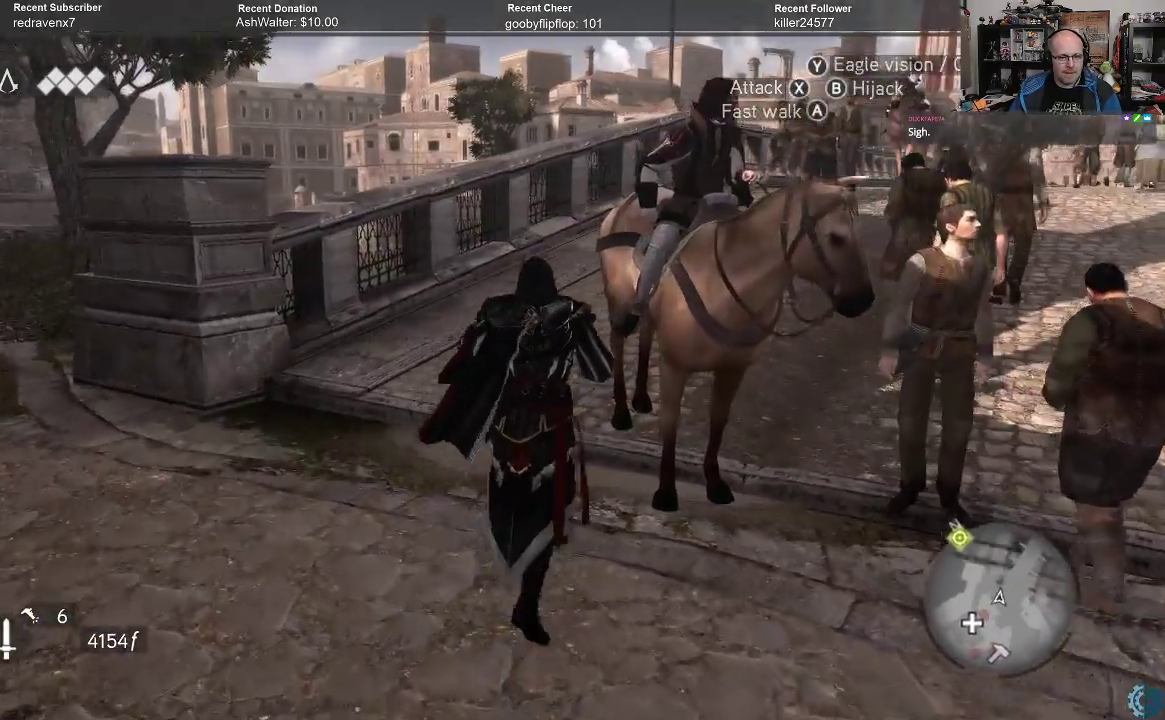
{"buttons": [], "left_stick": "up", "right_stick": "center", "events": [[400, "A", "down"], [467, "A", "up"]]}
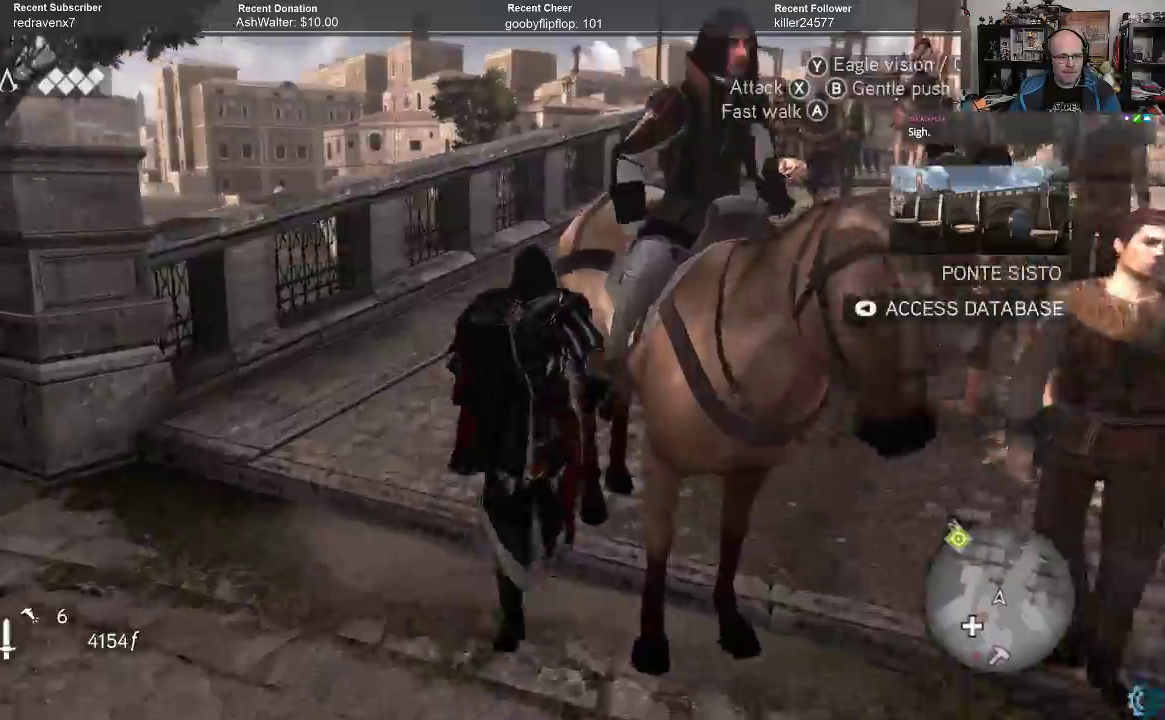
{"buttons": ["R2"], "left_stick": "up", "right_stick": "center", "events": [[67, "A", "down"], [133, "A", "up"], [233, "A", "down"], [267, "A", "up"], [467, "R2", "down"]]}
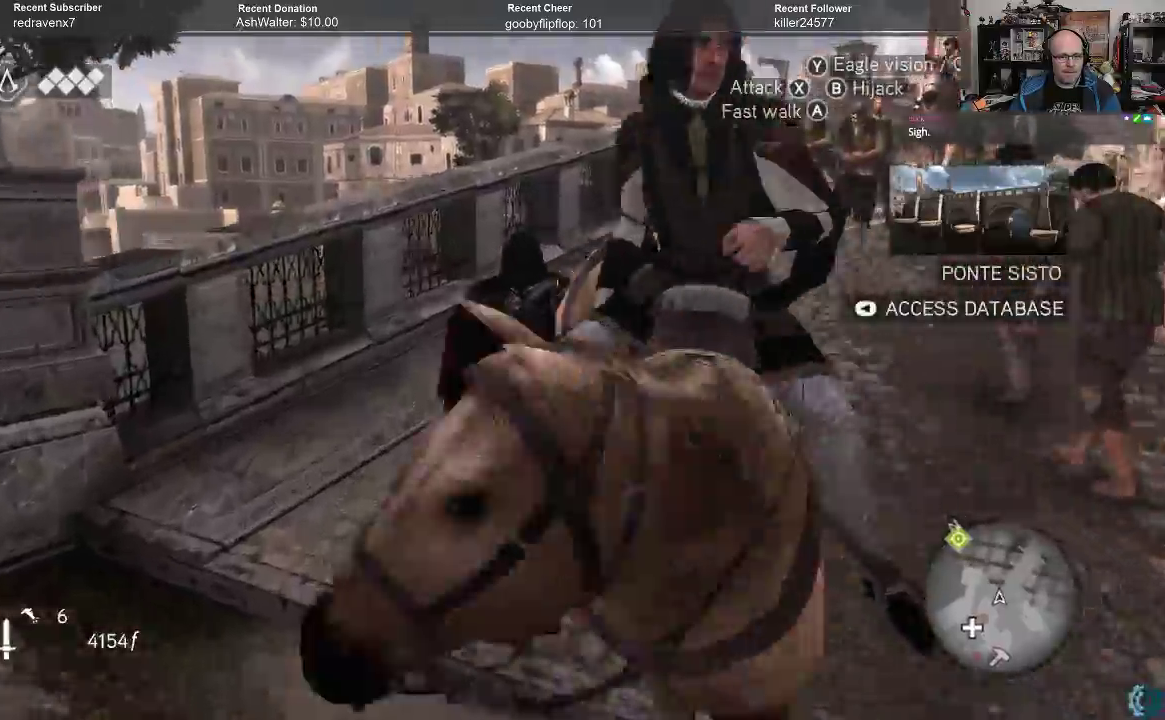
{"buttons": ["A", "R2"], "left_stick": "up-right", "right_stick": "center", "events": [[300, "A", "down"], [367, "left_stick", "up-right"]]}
::::::::
The listing is to be repeated word for word, with all pictures omitted.

{"buttons": [], "left_stick": "up", "right_stick": "center", "events": [[400, "A", "down"], [467, "A", "up"]]}
{"buttons": ["R2"], "left_stick": "up", "right_stick": "center", "events": [[67, "A", "down"], [133, "A", "up"], [233, "A", "down"], [267, "A", "up"], [467, "R2", "down"]]}
{"buttons": ["A", "R2"], "left_stick": "up-right", "right_stick": "center", "events": [[300, "A", "down"], [367, "left_stick", "up-right"]]}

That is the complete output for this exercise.